=== Exercise input ===
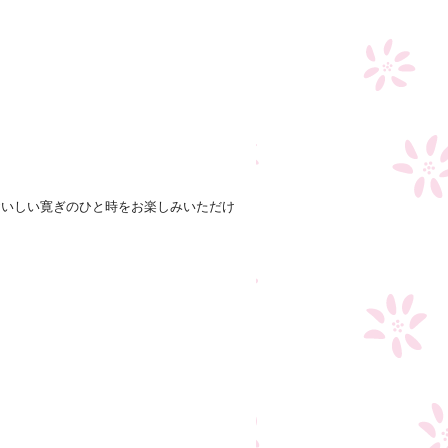
おいしい寛ぎのひと時をお楽しみいただけ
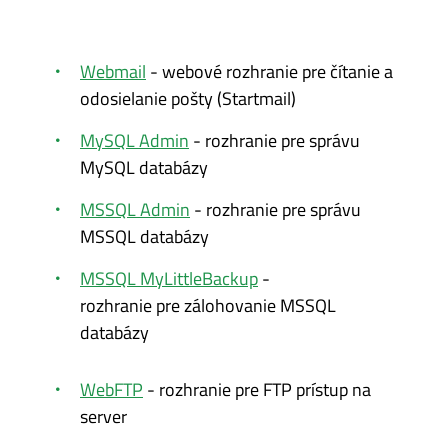
Webmail
- webové rozhranie pre čítanie a
odosielanie pošty (Startmail)
MySQL Admin
- rozhranie pre správu
MySQL databázy
MSSQL Admin
- rozhranie pre správu
MSSQL databázy
MSSQL MyLittleBackup
-
rozhranie pre zálohovanie MSSQL
databázy
WebFTP
- rozhranie pre FTP prístup na
server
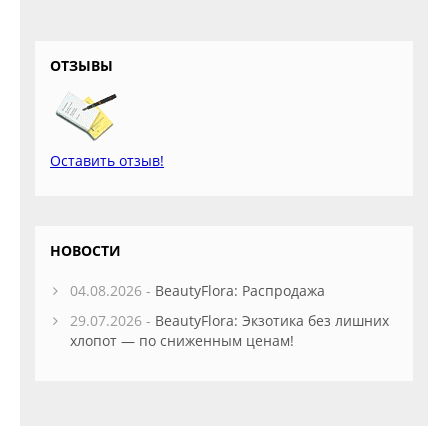
ОТЗЫВЫ
Оставить отзыв!
НОВОСТИ
04.08.2026 -
BeautyFlora: Распродажа
29.07.2026 -
BeautyFlora: Экзотика без лишних
хлопот — по сниженным ценам!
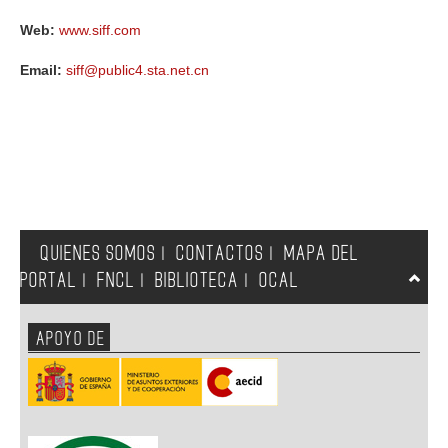
Web:
www.siff.com
Email:
siff@public4.sta.net.cn
QUIENES SOMOS
CONTACTOS
MAPA DEL
|
|
PORTAL
FNCL
BIBLIOTECA
OCAL
|
|
|
APOYO DE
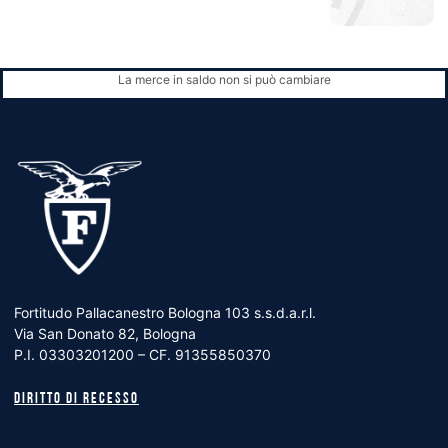
La merce in saldo non si può cambiare
Fortitudo Pallacanestro Bologna 103 s.s.d.a.r.l.
Via San Donato 82, Bologna
P.I. 03303201200 – CF. 91355850370
Diritto di recesso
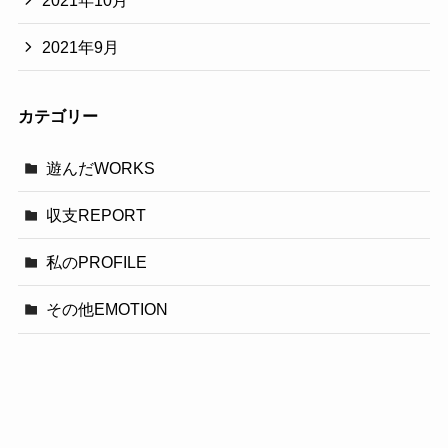
2021年10月
2021年9月
カテゴリー
遊んだWORKS
収支REPORT
私のPROFILE
その他EMOTION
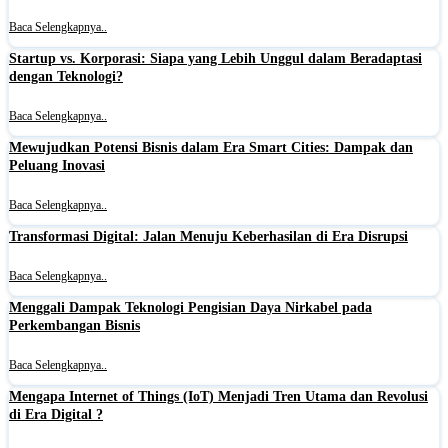
Baca Selengkapnya..
Startup vs. Korporasi: Siapa yang Lebih Unggul dalam Beradaptasi
dengan Teknologi?
Baca Selengkapnya..
Mewujudkan Potensi Bisnis dalam Era Smart Cities: Dampak dan
Peluang Inovasi
Baca Selengkapnya..
Transformasi Digital: Jalan Menuju Keberhasilan di Era Disrupsi
Baca Selengkapnya..
Menggali Dampak Teknologi Pengisian Daya Nirkabel pada
Perkembangan Bisnis
Baca Selengkapnya..
Mengapa Internet of Things (IoT) Menjadi Tren Utama dan Revolusi
di Era Digital ?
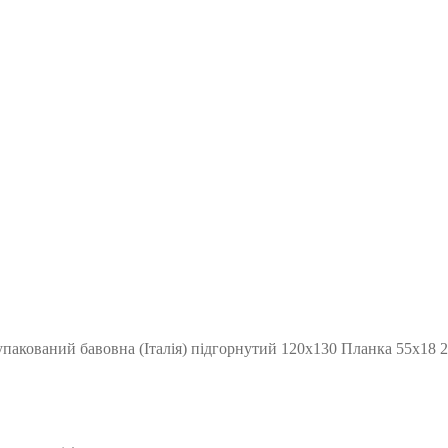
упакований бавовна (Італія) підгорнутий 120х130 Планка 55х18 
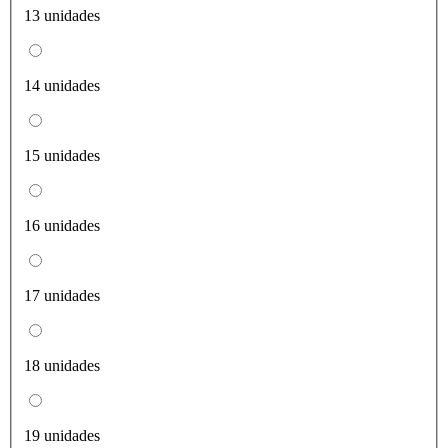
13 unidades
14 unidades
15 unidades
16 unidades
17 unidades
18 unidades
19 unidades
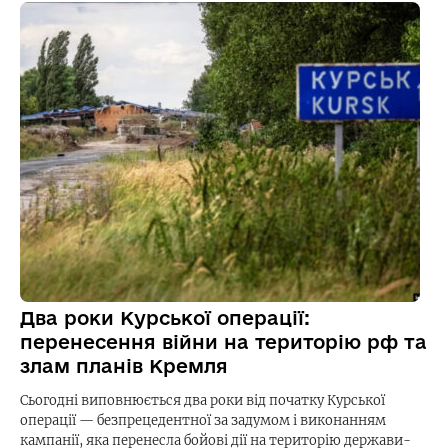
Два роки Курської операції:
перенесення війни на територію рф та
злам планів Кремля
Сьогодні виповнюється два роки від початку Курської
операції — безпрецедентної за задумом і виконанням
кампанії, яка перенесла бойові дії на територію держави-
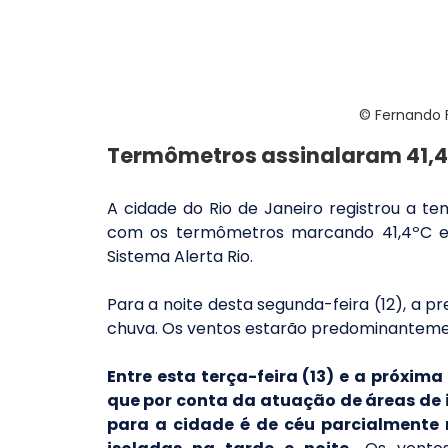
© Fernando F
Termômetros assinalaram 41,4
A cidade do Rio de Janeiro registrou a tem
com os termômetros marcando 41,4ºC em
Sistema Alerta Rio.
Para a noite desta segunda-feira (12), a p
chuva. Os ventos estarão predominantem
Entre esta terça-feira (13) e a próxima 
que por conta da atuação de áreas de i
para a cidade é de céu parcialmente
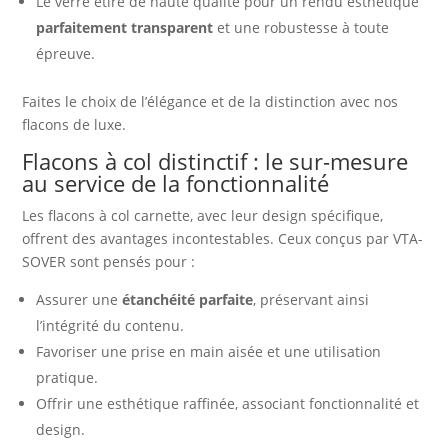
Le verre étiré de haute qualité pour un rendu esthétique
parfaitement transparent
et une robustesse à toute
épreuve.
Faites le choix de l’élégance et de la distinction avec nos
flacons de luxe.
Flacons à col distinctif : le sur-mesure
au service de la fonctionnalité
Les flacons à col carnette, avec leur design spécifique,
offrent des avantages incontestables. Ceux conçus par VTA-
SOVER sont pensés pour :
Assurer une
étanchéité parfaite
, préservant ainsi
l’intégrité du contenu.
Favoriser une prise en main aisée et une utilisation
pratique.
Offrir une esthétique raffinée, associant fonctionnalité et
design.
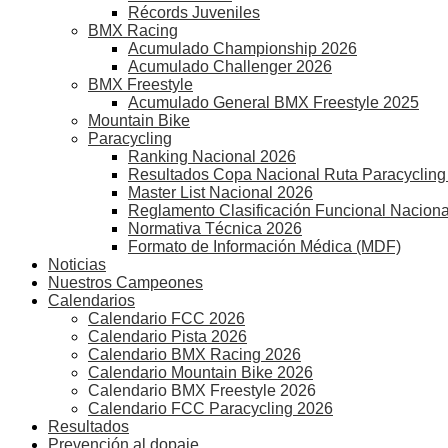
Récords Juveniles
BMX Racing
Acumulado Championship 2026
Acumulado Challenger 2026
BMX Freestyle
Acumulado General BMX Freestyle 2025
Mountain Bike
Paracycling
Ranking Nacional 2026
Resultados Copa Nacional Ruta Paracycling
Master List Nacional 2026
Reglamento Clasificación Funcional Naciona
Normativa Técnica 2026
Formato de Información Médica (MDF)
Noticias
Nuestros Campeones
Calendarios
Calendario FCC 2026
Calendario Pista 2026
Calendario BMX Racing 2026
Calendario Mountain Bike 2026
Calendario BMX Freestyle 2026
Calendario FCC Paracycling 2026
Resultados
Prevención al dopaje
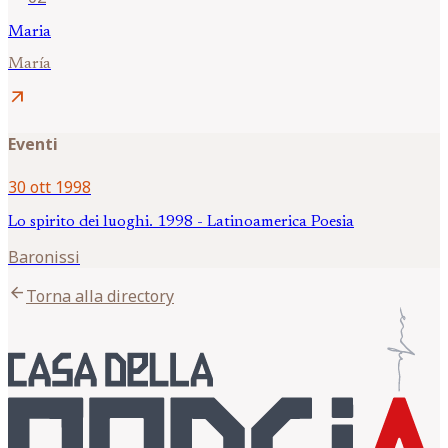
Maria
María
arrow_outward
Eventi
30 ott 1998
Lo spirito dei luoghi. 1998 - Latinoamerica Poesia
Baronissi
arrow_back
Torna alla directory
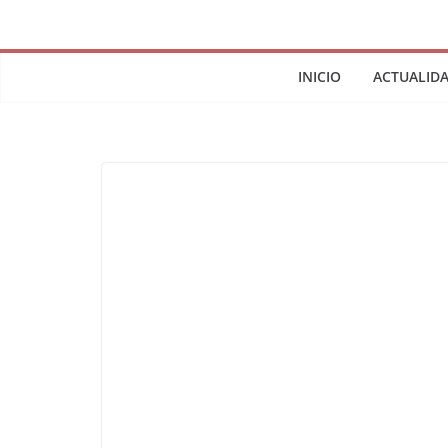
INICIO
ACTUALID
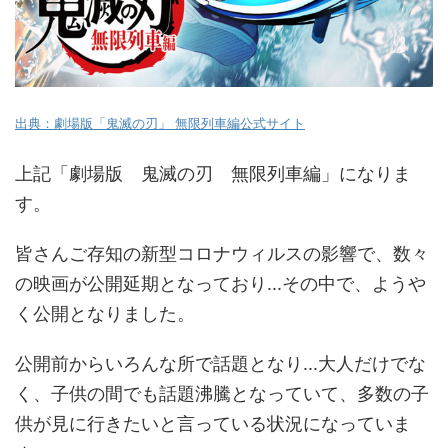
出典：劇場版「鬼滅の刃」 無限列車編公式サイト
上記「劇場版 鬼滅の刃 無限列車編」になりま
す。
皆さんご存知の新型コロナウィルスの影響で、数々
の映画が公開延期となっており...その中で、ようや
く公開となりました。
公開前からいろんな所で話題となり...大人だけでな
く、子供の間でも話題沸騰となっていて、多数の子
供が見に行きたいと言っている状況になっていま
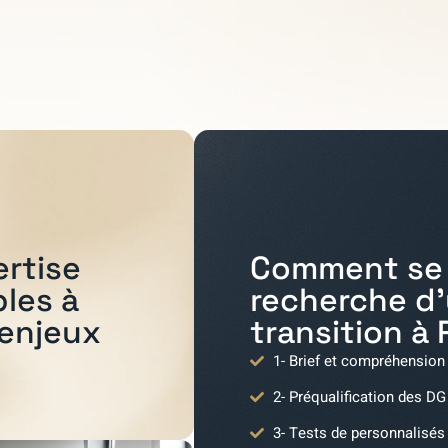
Comment se 
ertise
recherche d
bles à
transition à
 enjeux
1- Brief et compréhension
2- Préqualification des DG
3- Tests de personnalisés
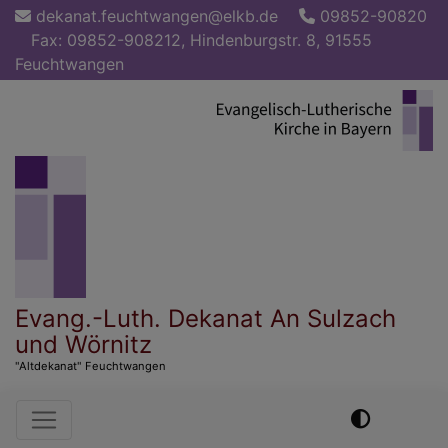
Direkt
dekanat.feuchtwangen@elkb.de
09852-90820
zum
Fax: 09852-908212, Hindenburgstr. 8, 91555
Inhalt
Feuchtwangen
Evang.-Luth. Dekanat An Sulzach
und Wörnitz
"Altdekanat" Feuchtwangen
Hauptnavigation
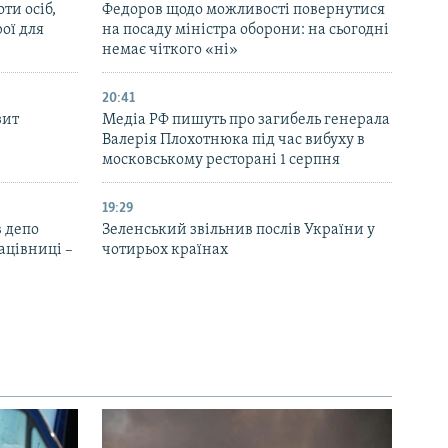
ти осіб,
Федоров щодо можливості повернутися
рої для
на посаду міністра оборони: на сьогодні
немає чіткого «ні»
20:41
зит
Медіа РФ пишуть про загибель генерала
Валерія Плохотнюка під час вибуху в
московському ресторані 1 серпня
19:29
 депо
Зеленський звільнив послів України у
ацівниці –
чотирьох країнах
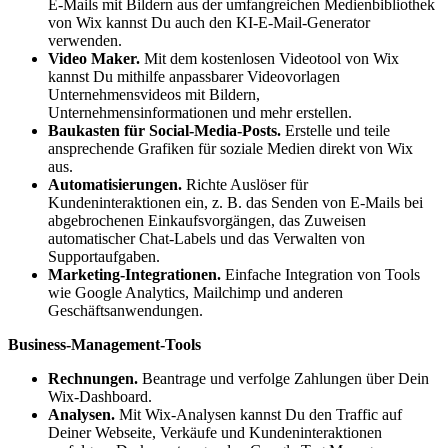
E-Mails mit Bildern aus der umfangreichen Medienbibliothek
von Wix kannst Du auch den KI-E-Mail-Generator
verwenden.
Video Maker.
Mit dem kostenlosen Videotool von Wix
kannst Du mithilfe anpassbarer Videovorlagen
Unternehmensvideos mit Bildern,
Unternehmensinformationen und mehr erstellen.
Baukasten für Social-Media-Posts.
Erstelle und teile
ansprechende Grafiken für soziale Medien direkt von Wix
aus.
Automatisierungen.
Richte Auslöser für
Kundeninteraktionen ein, z. B. das Senden von E-Mails bei
abgebrochenen Einkaufsvorgängen, das Zuweisen
automatischer Chat-Labels und das Verwalten von
Supportaufgaben.
Marketing-Integrationen.
Einfache Integration von Tools
wie Google Analytics, Mailchimp und anderen
Geschäftsanwendungen.
Business-Management-Tools
Rechnungen.
Beantrage und verfolge Zahlungen über Dein
Wix-Dashboard.
Analysen.
Mit Wix-Analysen kannst Du den Traffic auf
Deiner Webseite, Verkäufe und Kundeninteraktionen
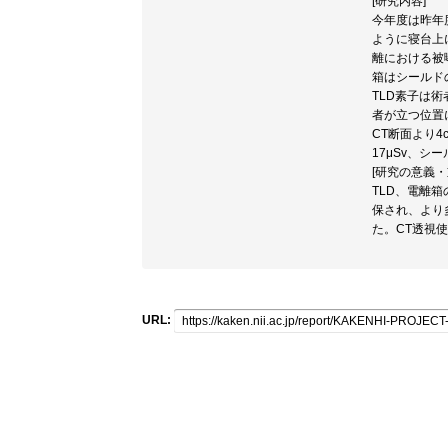
[研究内容]
今年度は昨年
ように寝台上に
離における被曝
箱はシールドの
TLD素子は
者が立つ位置に
CT断面より4
17μSv、シ
[研究の意義・
TLD、電離
保され、より
た。CT透視
URL:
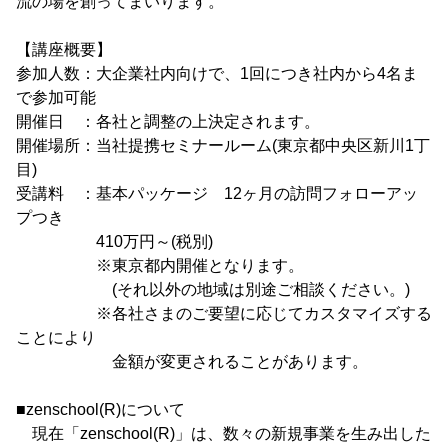
流の場を創ってまいります。
【講座概要】
参加人数：大企業社内向けで、1回につき社内から4名ま
で参加可能
開催日 ：各社と調整の上決定されます。
開催場所：当社提携セミナールーム(東京都中央区新川1丁
目)
受講料 ：基本パッケージ 12ヶ月の訪問フォローアッ
プつき
410万円～(税別)
※東京都内開催となります。
(それ以外の地域は別途ご相談ください。)
※各社さまのご要望に応じてカスタマイズする
ことにより
金額が変更されることがあります。
■zenschool(R)について
現在「zenschool(R)」は、数々の新規事業を生み出した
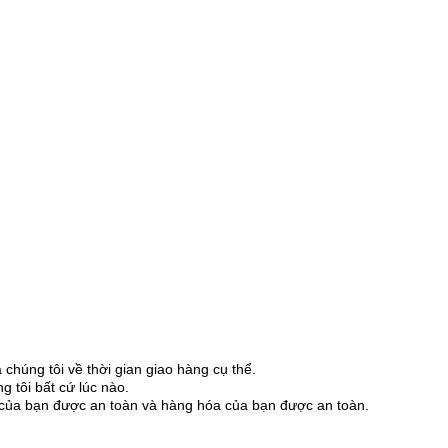
chúng tôi về thời gian giao hàng cụ thể.
 tôi bất cứ lúc nào.
ền của bạn được an toàn và hàng hóa của bạn được an toàn.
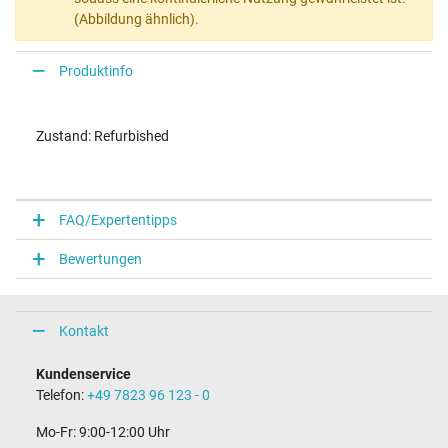
(Abbildung ähnlich).
Produktinfo
Zustand: Refurbished
FAQ/Expertentipps
Bewertungen
Kontakt
Kundenservice
Telefon:
+49 7823 96 123 - 0
Mo-Fr: 9:00-12:00 Uhr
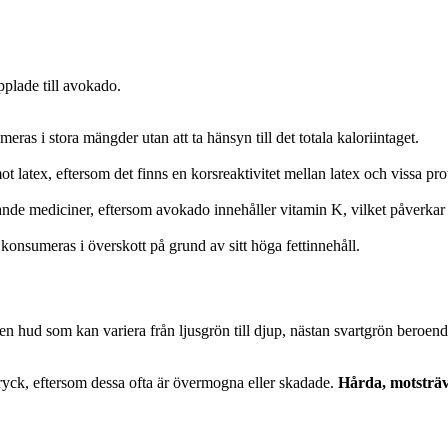
plade till avokado.
ras i stora mängder utan att ta hänsyn till det totala kaloriintaget.
ot latex, eftersom det finns en korsreaktivitet mellan latex och vissa pr
nde mediciner, eftersom avokado innehåller vitamin K, vilket påverkar
 konsumeras i överskott på grund av sitt höga fettinnehåll.
 en hud som kan variera från ljusgrön till djup, nästan svartgrön beroen
ryck, eftersom dessa ofta är övermogna eller skadade.
Hårda, motsträv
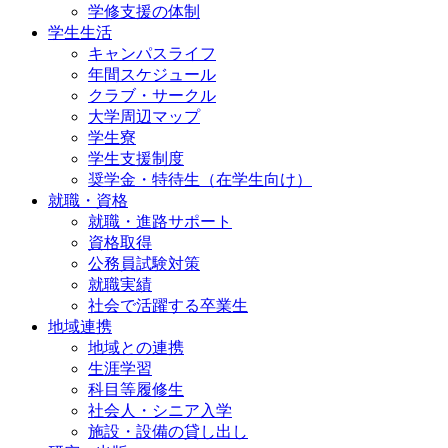
学修支援の体制
学生生活
キャンパスライフ
年間スケジュール
クラブ・サークル
大学周辺マップ
学生寮
学生支援制度
奨学金・特待生（在学生向け）
就職・資格
就職・進路サポート
資格取得
公務員試験対策
就職実績
社会で活躍する卒業生
地域連携
地域との連携
生涯学習
科目等履修生
社会人・シニア入学
施設・設備の貸し出し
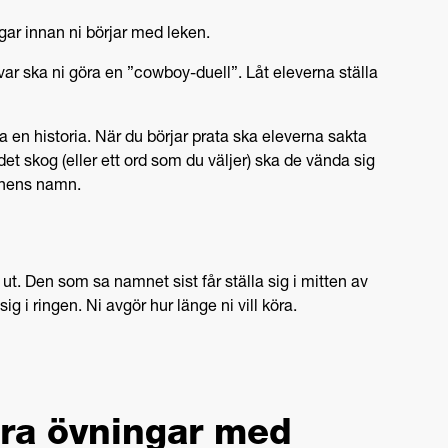
ar innan ni börjar med leken.
var ska ni göra en ”cowboy-duell”. Låt eleverna ställa
 en historia. När du börjar prata ska eleverna sakta
det skog (eller ett ord som du väljer) ska de vända sig
onens namn.
ut. Den som sa namnet sist får ställa sig i mitten av
ig i ringen. Ni avgör hur länge ni vill köra.
göra övningar med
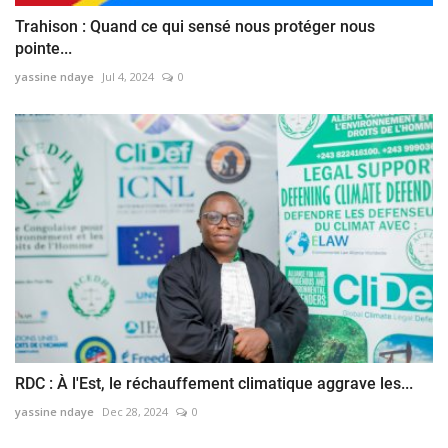
Trahison : Quand ce qui sensé nous protéger nous
pointe...
yassine ndaye
Jul 4, 2024
0
RDC : À l'Est, le réchauffement climatique aggrave les...
yassine ndaye
Dec 28, 2024
0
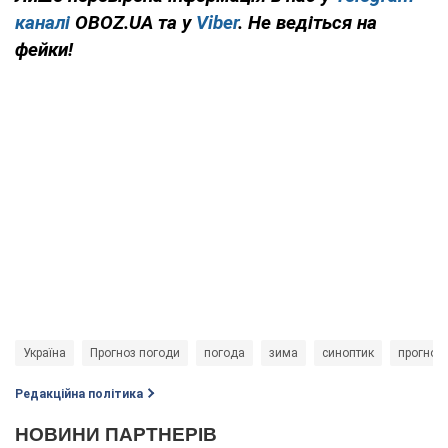
каналі
OBOZ.UA та у
Viber
. Не ведіться на
фейки!
Україна
Прогноз погоди
погода
зима
синоптик
прогноз
Редакційна політика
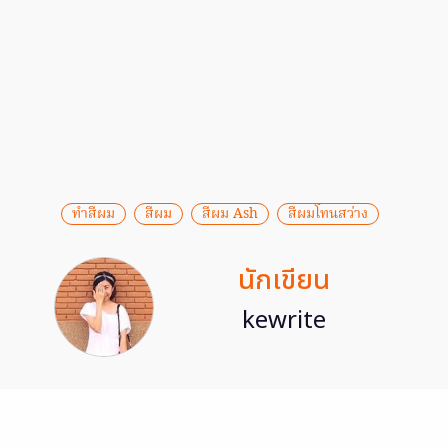
ทำสีผม
สีผม
สีผม Ash
สีผมโทนสว่าง
นักเขียน
kewrite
===
• [Work request]: Reproduce the data word for word from its first line up to and including the line with "Diritto di recesso". Leave the pictures out of the answer.

• [Task answer]:
おいしい寛ぎのひと時をお楽しみいただけ
Webmail
- webové rozhranie pre čítanie a
odosielanie pošty (Startmail)
MySQL Admin
- rozhranie pre správu
MySQL databázy
MSSQL Admin
- rozhranie pre správu
MSSQL databázy
MSSQL MyLittleBackup
-
rozhranie pre zálohovanie MSSQL
databázy
WebFTP
- rozhranie pre FTP prístup na
server
ОТЗЫВЫ
Оставить отзыв!
НОВОСТИ
04.08.2026 -
BeautyFlora: Распродажа
29.07.2026 -
BeautyFlora: Экзотика без лишних
хлопот — по сниженным ценам!
Web:
www.siff.com
Email:
siff@public4.sta.net.cn
QUIENES SOMOS
CONTACTOS
MAPA DEL
|
|
PORTAL
FNCL
BIBLIOTECA
OCAL
|
|
|
APOYO DE
La merce in saldo non si può cambiare
Fortitudo Pallacanestro Bologna 103 s.s.d.a.r.l.
Via San Donato 82, Bologna
P.I. 03303201200 – CF. 91355850370
Diritto di recesso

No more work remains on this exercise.